Prediction using PCR and with the number of components at 10.

pcr.pred = predict(pcr.fit, College.test, ncomp=10)
mean((College.test$Apps - pcr.pred)^2)
## [1] 3014496

The test error for PCR is quite high at 3014496.

Now let us perform a PLS fit to the data and see how well it fits.

pls.fit = plsr(Apps~., data=College.train, scale=T, validation="CV")
validationplot(pls.fit, val.type="MSEP")

We use the same number of components at 10. How does this model fair?

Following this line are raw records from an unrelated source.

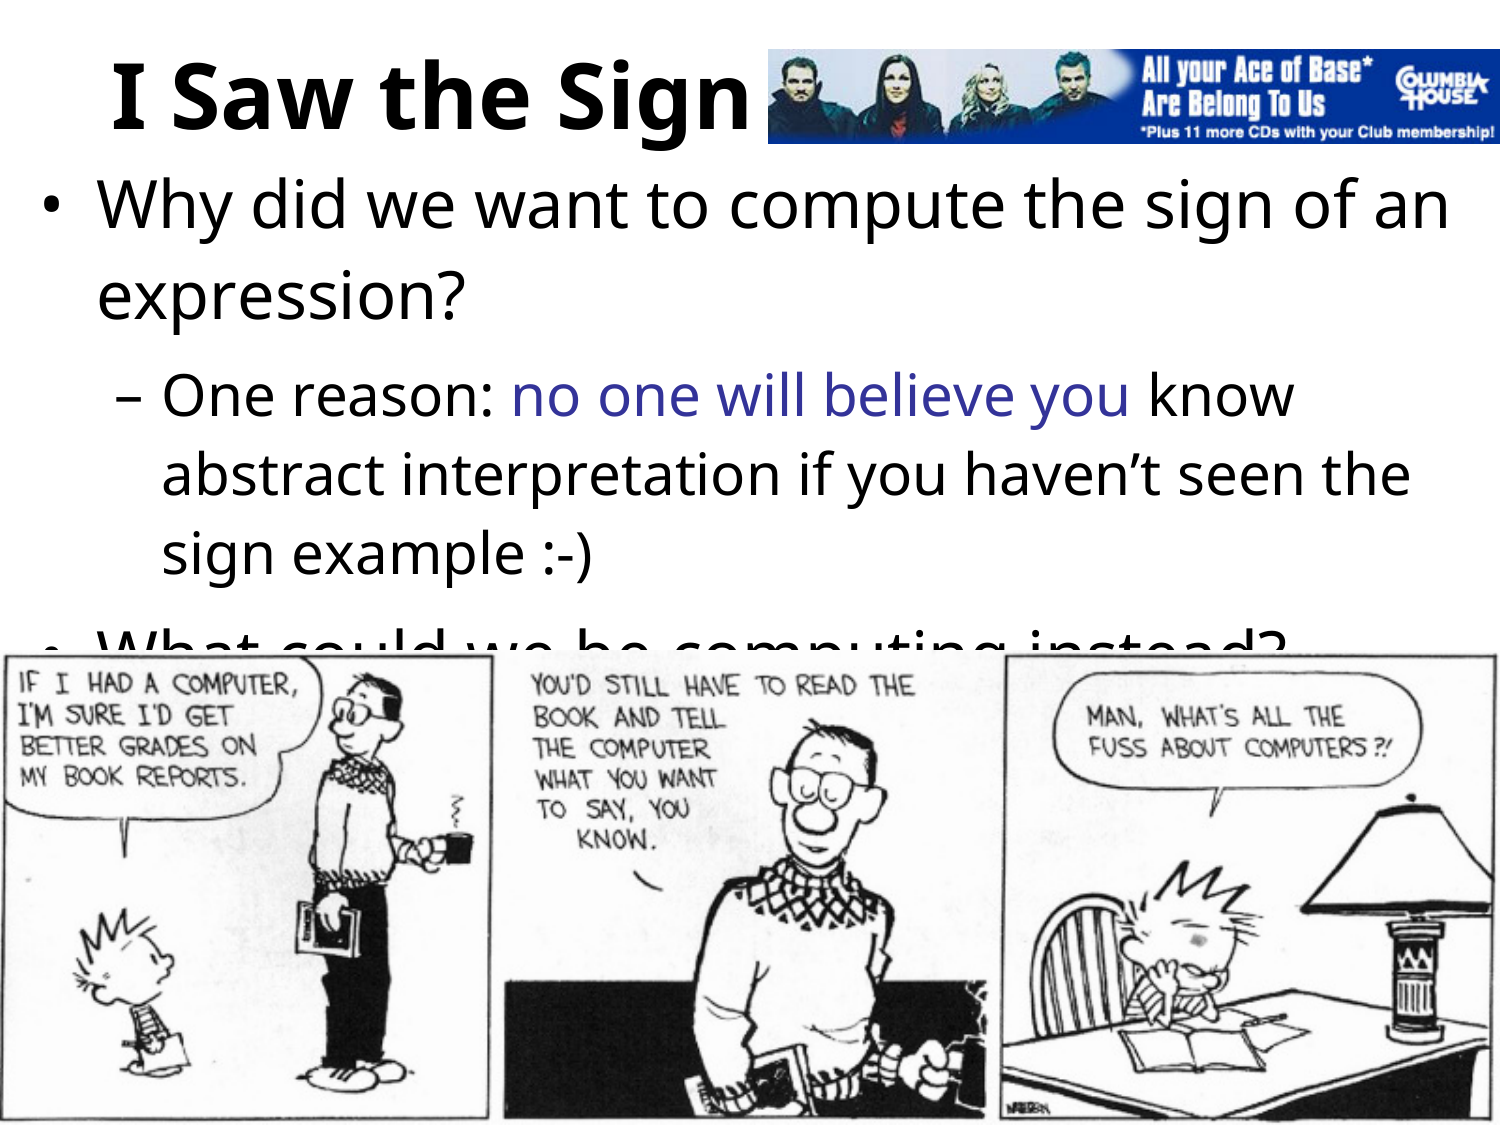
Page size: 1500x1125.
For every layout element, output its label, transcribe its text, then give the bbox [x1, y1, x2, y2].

picture [768, 49, 1500, 144]
list Why did we want to compute the sign of an expression? One reason: no one will believe you know abstract interpretation if you haven’t seen the sign example :-) What could we be computing instead? Alex Aiken was here … [24, 149, 1476, 650]
picture [0, 650, 1500, 1125]
title I Saw the Sign [24, 0, 1476, 149]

pls.pred = predict(pls.fit, College.test, ncomp=10)
mean((College.test$Apps - pls.pred)^2)
## [1] 1508987

Our Test error is 1508987 which is better than all of our models so far.

Conclusion

After test a variety of models fit using various methods such as: best subsets, ridge, lasso, PCR, and PLS. We found that the performance from best to worst was:
1. PLS with a RSS of 1508987
2. Best Subset (using model number 4) with a RSS of 1570988.
3. Ridge with a RSS of 1608859. 4. Lasso with a RSS of 1635280. 5. PCR with a RSS of 3014496.

All in all, we see that PLS performed the best out of the 5 different methods. This is not always the case when fitting regression models as the best performing model can vary depending on the data and objective of your model. I believe PLS performed the best because it was able to standardize the variables and breakdown the variation into separate pieces and then fitting the standardize variables using OLS. Keep in mind though that PLS is not always the most accurate or best performing model.